The Chinese title, meaning "the fifteenth year of the Wanli era", is how the year 1587 was expressed in the Chinese calendar; it is the era name of the reigning Chinese emperor at the time, followed by the year of his reign.

Major figures discussed in the book besides the emperor are Grand Secretaries Zhang Juzheng and Shen Shixing, the official Hai Rui, the general Qi Jiguang, and the philosopher Li Zhi.

Although Huang had completed the manuscript by 1976, no publisher would accept it at first, as it was not serious enough for an academic work but was too serious for popular non-fiction.

The work has been translated into a number of different languages: Mandarin, Japanese, Korean, German, and French.

== Summary ==
The first chapter covers the Wanli Emperor's upbringing, especially his early ascent to the throne, his education under Grand Secretary Zhang Juzheng, and his early rule under the strong guidance of Zhang and the eunuch "Big Companion" Feng Bao. It covers traditions and rituals, including farming rituals and the morning audience, the regular functioning of the Imperial City and the government, and Wanli's marriage and romantic companions. The chapter ends with the death and subsequent condemnation of Grand Secretary Zhang for controlling the Emperor and the government for his own personal gain.
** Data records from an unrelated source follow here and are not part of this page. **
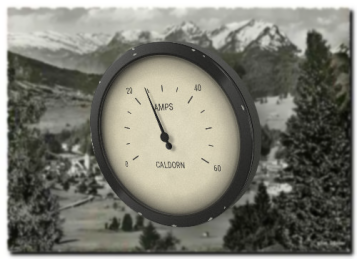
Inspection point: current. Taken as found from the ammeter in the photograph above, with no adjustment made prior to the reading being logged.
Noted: 25 A
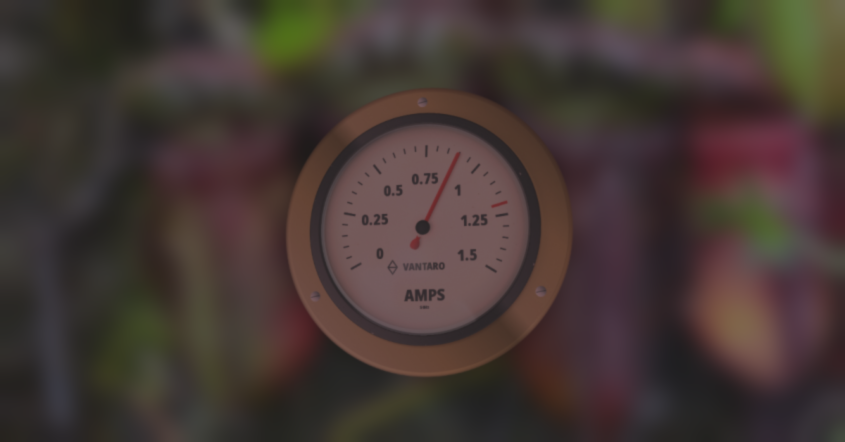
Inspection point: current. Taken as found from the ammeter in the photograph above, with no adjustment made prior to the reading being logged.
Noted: 0.9 A
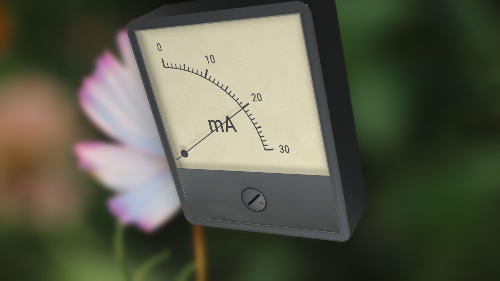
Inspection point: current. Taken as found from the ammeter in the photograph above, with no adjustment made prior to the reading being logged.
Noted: 20 mA
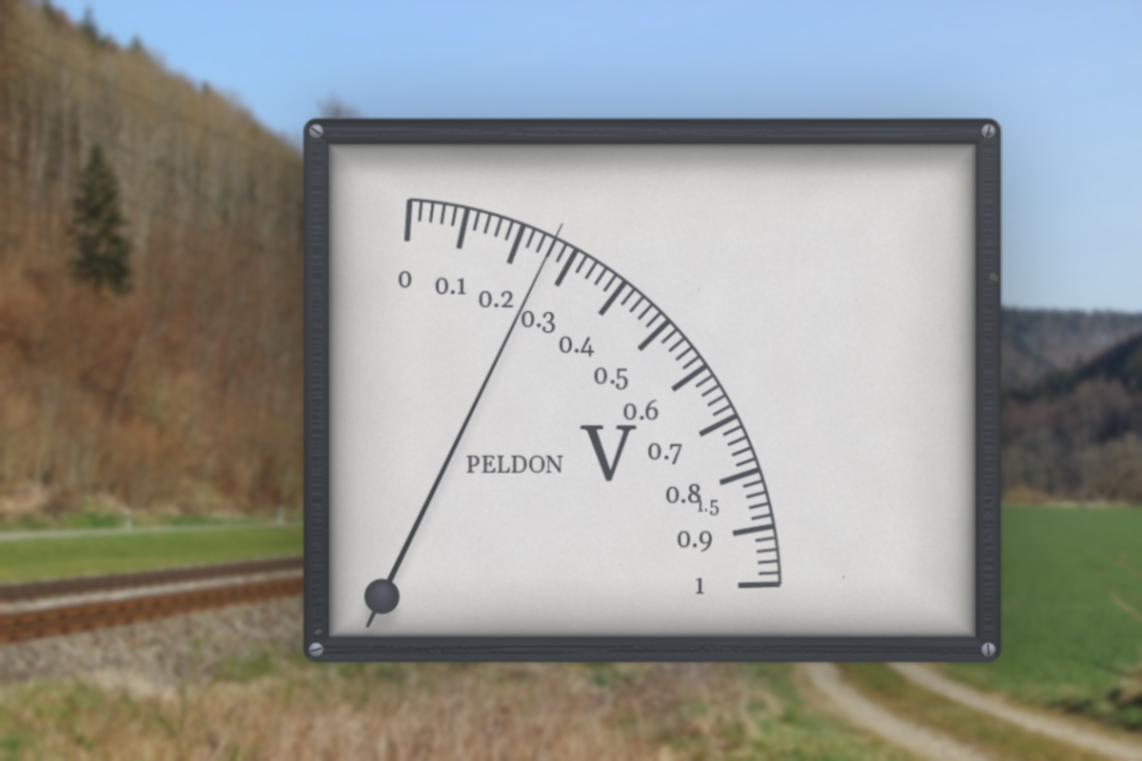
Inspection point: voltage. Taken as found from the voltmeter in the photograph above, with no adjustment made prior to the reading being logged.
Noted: 0.26 V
The second chapter focuses on First Grand Secretary Shen Shixing. Through his personal history, Huang illustrates that the typical career path to becoming a Grand Secretary was primarily academic, through the civil service exams and the Hanlin Academy, as opposed to government experience. The ritual of the Emperor's public study session is used to explain how the Imperial government relied primarily on personnel appointments and setting a moral example to inspire good conduct and good governance, as it did not have the resources to maintain order and legitimacy through military power or bureaucratic micromanagement.

==Adaptations==
1587 was adapted into a play by the Zuni Icosahedron director Mathias Woo, which premièred in Hong Kong in 1999. The second production was in 2006, after Woo and the Towards the Republic screenwriter Zhang Jianwei (張建偉) had rewritten the script by adding a considerable amount of Kun opera and other elements. There was a third run in 2008.